屋外,莫竹敲敲房门,轻声道:“爷,寅时到了。”
房内,萧令安悠悠醒来,抱着白念婉的手不自觉紧了几分。
最近气温很低,尽管晚上点了炭火,他还是担心小婉儿会冷,所以晚上他们也是相拥而眠。
佳人在怀,若非他要上值,萧令安是真不想起身。
他想着衙门的差事,挣扎着松开手,刚下床,就见白念婉缓缓睁开眼,醒了过来。
他以为是自己动作太大,惊醒了她,于是轻声道:“媳妇儿,时辰还早,你再睡会儿。”
话落,萧令安利落地翻身下床,还不忘将被子给她盖好。
萧令安走出内室,白念婉却没什么睡意,干脆起身洗漱。
阿圆端了一盆热水进来。
“夫人,今儿好冷啊。

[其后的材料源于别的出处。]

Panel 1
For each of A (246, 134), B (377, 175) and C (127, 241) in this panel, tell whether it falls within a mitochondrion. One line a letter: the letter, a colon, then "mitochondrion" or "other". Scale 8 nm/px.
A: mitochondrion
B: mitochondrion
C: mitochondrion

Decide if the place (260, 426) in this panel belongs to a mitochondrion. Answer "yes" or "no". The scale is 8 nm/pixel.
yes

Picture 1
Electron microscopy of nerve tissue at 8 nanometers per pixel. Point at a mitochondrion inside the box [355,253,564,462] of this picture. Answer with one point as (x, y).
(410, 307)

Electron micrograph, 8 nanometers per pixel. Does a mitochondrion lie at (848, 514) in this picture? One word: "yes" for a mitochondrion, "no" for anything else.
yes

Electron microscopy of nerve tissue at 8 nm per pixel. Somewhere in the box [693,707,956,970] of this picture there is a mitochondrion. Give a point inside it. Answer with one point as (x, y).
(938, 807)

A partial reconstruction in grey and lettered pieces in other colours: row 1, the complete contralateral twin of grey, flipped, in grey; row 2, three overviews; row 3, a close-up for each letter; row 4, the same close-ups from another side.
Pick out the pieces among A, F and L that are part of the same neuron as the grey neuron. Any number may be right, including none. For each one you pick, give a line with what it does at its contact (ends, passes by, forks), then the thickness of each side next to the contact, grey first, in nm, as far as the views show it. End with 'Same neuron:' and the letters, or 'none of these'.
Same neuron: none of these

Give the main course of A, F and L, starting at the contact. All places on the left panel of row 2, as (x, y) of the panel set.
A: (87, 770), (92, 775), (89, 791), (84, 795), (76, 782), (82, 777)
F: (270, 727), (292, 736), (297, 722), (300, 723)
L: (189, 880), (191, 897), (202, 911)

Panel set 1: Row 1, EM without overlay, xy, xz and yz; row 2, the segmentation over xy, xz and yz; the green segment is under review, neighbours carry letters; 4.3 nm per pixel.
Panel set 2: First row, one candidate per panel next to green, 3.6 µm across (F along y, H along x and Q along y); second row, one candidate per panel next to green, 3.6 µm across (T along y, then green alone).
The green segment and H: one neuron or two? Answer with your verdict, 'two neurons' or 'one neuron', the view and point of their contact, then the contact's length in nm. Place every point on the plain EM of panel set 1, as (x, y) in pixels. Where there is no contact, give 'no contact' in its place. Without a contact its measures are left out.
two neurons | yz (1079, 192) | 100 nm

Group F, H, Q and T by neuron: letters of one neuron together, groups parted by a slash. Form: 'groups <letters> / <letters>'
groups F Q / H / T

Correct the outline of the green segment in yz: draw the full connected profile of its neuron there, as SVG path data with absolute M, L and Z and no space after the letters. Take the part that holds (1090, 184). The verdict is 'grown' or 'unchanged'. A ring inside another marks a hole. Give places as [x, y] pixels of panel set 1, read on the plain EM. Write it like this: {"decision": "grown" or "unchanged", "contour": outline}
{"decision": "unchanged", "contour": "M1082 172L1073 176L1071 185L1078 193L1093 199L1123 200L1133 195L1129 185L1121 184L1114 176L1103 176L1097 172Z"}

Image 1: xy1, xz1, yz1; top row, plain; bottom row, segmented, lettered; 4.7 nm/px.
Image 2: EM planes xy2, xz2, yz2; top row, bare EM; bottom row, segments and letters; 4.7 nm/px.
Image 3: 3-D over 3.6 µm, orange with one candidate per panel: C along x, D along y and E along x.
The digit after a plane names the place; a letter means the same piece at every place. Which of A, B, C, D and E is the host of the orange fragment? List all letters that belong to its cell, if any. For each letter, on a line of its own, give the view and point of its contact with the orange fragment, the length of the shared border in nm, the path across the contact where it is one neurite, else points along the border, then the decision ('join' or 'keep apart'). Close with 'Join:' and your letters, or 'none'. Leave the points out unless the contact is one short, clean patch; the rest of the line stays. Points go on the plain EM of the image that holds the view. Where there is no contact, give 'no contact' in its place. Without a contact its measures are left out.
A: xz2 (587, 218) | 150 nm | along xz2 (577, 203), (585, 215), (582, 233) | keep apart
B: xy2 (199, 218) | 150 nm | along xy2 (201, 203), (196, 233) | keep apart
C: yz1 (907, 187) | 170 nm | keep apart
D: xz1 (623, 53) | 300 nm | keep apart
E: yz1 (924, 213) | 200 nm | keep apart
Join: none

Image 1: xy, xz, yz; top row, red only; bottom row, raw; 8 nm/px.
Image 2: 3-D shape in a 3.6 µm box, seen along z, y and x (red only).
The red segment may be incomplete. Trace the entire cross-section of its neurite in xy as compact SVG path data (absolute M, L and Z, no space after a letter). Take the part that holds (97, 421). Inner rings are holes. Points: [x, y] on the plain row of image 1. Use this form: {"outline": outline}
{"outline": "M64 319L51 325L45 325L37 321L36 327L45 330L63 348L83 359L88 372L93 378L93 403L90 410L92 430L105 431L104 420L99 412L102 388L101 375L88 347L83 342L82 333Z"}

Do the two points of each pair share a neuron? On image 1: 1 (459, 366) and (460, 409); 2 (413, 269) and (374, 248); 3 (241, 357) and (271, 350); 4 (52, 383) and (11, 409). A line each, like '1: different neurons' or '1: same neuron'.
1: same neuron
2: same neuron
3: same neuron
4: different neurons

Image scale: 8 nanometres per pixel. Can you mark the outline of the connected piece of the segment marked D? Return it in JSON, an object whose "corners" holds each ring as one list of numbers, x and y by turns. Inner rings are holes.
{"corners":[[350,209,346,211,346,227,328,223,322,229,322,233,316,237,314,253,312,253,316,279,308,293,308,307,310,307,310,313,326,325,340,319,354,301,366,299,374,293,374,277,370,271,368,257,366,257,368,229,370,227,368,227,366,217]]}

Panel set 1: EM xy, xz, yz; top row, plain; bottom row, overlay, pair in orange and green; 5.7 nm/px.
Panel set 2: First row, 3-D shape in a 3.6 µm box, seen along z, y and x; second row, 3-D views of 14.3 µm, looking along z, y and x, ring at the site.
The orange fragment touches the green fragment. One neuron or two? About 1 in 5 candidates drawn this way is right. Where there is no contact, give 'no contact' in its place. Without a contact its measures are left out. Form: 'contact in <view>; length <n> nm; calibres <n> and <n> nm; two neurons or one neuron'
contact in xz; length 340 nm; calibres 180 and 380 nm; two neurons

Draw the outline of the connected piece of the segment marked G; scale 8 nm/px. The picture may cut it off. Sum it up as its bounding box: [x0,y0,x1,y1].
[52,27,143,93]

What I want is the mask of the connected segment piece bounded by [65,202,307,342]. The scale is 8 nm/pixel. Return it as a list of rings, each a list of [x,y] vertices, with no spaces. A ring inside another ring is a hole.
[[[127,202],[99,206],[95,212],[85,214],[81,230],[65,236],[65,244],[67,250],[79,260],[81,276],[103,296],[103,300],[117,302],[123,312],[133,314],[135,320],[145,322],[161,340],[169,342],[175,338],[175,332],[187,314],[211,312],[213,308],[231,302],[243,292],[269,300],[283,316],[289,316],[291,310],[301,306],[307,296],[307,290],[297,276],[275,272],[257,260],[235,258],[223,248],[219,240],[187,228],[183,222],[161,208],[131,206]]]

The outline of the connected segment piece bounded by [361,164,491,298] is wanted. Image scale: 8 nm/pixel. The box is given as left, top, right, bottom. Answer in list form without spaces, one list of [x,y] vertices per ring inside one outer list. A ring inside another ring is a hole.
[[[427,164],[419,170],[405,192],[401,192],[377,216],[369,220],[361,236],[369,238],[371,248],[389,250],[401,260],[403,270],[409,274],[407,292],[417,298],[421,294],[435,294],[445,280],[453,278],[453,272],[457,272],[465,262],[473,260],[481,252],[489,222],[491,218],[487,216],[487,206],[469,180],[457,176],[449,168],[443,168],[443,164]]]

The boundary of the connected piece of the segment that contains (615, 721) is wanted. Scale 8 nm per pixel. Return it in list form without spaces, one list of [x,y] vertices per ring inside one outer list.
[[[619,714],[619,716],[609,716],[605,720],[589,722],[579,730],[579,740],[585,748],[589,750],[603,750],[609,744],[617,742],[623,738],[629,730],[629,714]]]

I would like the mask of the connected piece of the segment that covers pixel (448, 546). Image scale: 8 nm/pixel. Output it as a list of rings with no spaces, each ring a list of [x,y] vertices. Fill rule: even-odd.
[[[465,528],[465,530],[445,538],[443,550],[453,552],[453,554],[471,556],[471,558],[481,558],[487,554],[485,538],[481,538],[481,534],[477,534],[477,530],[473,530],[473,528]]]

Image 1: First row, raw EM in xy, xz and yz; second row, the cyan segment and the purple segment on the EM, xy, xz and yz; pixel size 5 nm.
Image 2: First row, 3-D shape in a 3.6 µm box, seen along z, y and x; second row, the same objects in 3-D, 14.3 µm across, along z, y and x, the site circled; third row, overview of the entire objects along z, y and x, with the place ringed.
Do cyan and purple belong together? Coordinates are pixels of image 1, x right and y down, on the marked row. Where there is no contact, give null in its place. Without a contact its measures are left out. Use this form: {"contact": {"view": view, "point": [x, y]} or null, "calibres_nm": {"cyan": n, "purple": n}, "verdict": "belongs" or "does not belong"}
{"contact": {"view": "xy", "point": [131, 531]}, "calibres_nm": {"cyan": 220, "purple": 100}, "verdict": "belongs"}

”
外面风很大,方才她被风吹了一会儿,脸颊就被冻得生疼。
还是屋里暖和。
阿圆又添了些炭进去。
白念婉没有说话,在她看来,冬日一向如此。
往年一到这个时节她都分外难熬,而今年许是服用了新方子的缘故,她骨子里还是畏寒,但也比从前好了很多。
白念婉洗漱好出了内室,萧令安才用过早食。
一看见她,萧令安眉眼不自觉柔和下来。
“媳妇儿,爷去上值了。”
这时他早已换上了官服。
他的官服是墨绿色的长衫,全身除了腰间的那条黑色腰封,便无其他装饰。
他没有戴官帽,就这么站在那儿,依旧气势逼人,宛如苍竹。
白念婉看了他一眼,官服不比寻常冬装,没那么暖和。
“夫君,你等等。”
说完,她转身回了内室。
再出来时,她手中多了件墨色大氅。
“外面天寒地冻,夫君出府,也要仔细些身子。”
这件披风是今年萧令安过生辰那日,她送的。
平时萧令安好好地收在衣柜中,今日她拿出来,除了要御寒,更是因为她想看他穿上。
不管她送什么,她的本意都是想让他用,而非让他如珍宝般供着。
萧令安自然是舍不得穿的。
小婉儿在大氅的内侧亲自绣上了他的名字,他很珍视,正想换一件,白念婉却已经动手将披风披在了他的身上。